Downstream reconstruction
The Abadan refinery, capable of 635,000 bpd before its partial destruction in the 1980 Iraqi invasion and currently running around 429,000 bpd, has been a target for Chinese investment since 2015 – upgrading to Euro-V fuel standards, adding a 210,000 bpd processing unit, and expanding diesel and gasoline capacity.
European and Asian services companies with refinery engineering capabilities face a straightforward entry point here with a well-documented scope of work already on record.
Strategic warning
One number captures the irreducible uncertainty: the MoU’s 60-day Hormuz management clause, the ongoing nuclear negotiating window, and the snapback mechanism that France, Germany and the UK had already triggered in August 2025 leave a credible tail risk that no investment committee can honestly dismiss.
Iran has managed this precise cycle – sanctions, partial relief, renegotiation, renewed pressure – for nearly two decades.
The companies that progressed furthest during the 2016 window were those that planned for a cycle, not a permanent opening.

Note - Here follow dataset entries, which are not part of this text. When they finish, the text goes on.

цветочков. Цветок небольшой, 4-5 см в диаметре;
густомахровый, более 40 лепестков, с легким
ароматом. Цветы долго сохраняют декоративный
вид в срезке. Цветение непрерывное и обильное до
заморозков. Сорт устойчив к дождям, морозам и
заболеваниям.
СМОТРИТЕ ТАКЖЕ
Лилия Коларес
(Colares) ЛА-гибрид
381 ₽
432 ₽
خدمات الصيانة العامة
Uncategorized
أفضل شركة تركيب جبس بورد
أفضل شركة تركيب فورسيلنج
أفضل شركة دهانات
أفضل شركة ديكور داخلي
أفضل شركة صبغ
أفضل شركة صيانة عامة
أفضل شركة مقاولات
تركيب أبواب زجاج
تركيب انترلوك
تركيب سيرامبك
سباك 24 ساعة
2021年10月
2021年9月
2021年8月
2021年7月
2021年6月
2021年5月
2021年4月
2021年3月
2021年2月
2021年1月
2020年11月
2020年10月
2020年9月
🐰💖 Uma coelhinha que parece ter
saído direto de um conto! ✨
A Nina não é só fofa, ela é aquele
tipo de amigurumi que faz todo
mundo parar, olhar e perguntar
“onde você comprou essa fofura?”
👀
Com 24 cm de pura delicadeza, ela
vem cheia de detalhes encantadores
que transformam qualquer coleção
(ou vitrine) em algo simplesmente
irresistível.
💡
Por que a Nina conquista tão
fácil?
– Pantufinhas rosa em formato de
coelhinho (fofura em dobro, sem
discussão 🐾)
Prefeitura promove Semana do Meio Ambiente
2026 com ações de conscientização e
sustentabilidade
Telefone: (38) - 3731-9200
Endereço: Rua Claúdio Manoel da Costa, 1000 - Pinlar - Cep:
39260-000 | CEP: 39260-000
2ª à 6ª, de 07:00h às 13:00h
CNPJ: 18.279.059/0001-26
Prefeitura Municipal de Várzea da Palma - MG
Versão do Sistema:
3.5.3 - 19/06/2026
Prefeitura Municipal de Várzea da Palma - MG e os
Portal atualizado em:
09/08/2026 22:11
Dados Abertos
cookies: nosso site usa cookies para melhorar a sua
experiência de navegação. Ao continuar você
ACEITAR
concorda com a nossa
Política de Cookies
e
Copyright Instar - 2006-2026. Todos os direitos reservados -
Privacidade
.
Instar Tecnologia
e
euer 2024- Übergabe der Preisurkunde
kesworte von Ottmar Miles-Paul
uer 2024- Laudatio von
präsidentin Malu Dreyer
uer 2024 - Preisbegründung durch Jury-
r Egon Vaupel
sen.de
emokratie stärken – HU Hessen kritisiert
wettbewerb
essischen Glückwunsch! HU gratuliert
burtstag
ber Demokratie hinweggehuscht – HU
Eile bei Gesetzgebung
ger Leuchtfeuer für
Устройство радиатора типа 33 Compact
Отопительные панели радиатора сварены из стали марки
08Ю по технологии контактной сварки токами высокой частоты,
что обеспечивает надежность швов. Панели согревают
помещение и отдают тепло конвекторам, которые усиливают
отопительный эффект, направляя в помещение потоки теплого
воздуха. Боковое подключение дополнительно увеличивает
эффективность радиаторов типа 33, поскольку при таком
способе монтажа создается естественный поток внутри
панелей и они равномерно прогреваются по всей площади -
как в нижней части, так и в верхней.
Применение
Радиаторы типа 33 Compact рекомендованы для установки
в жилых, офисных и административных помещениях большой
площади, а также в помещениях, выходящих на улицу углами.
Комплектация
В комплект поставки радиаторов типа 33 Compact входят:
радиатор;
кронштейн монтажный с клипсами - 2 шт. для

They moved fast on asset-light positions – services agreements, JV option structures, engineering and procurement contracts – that could be suspended and reactivated without permanent capital destruction. The same template applies now, with one modification: the infrastructure damage from the 2026 conflict means reconstruction opportunities may become available quickly. For energy companies with the risk appetite to move, that window appears to be opening.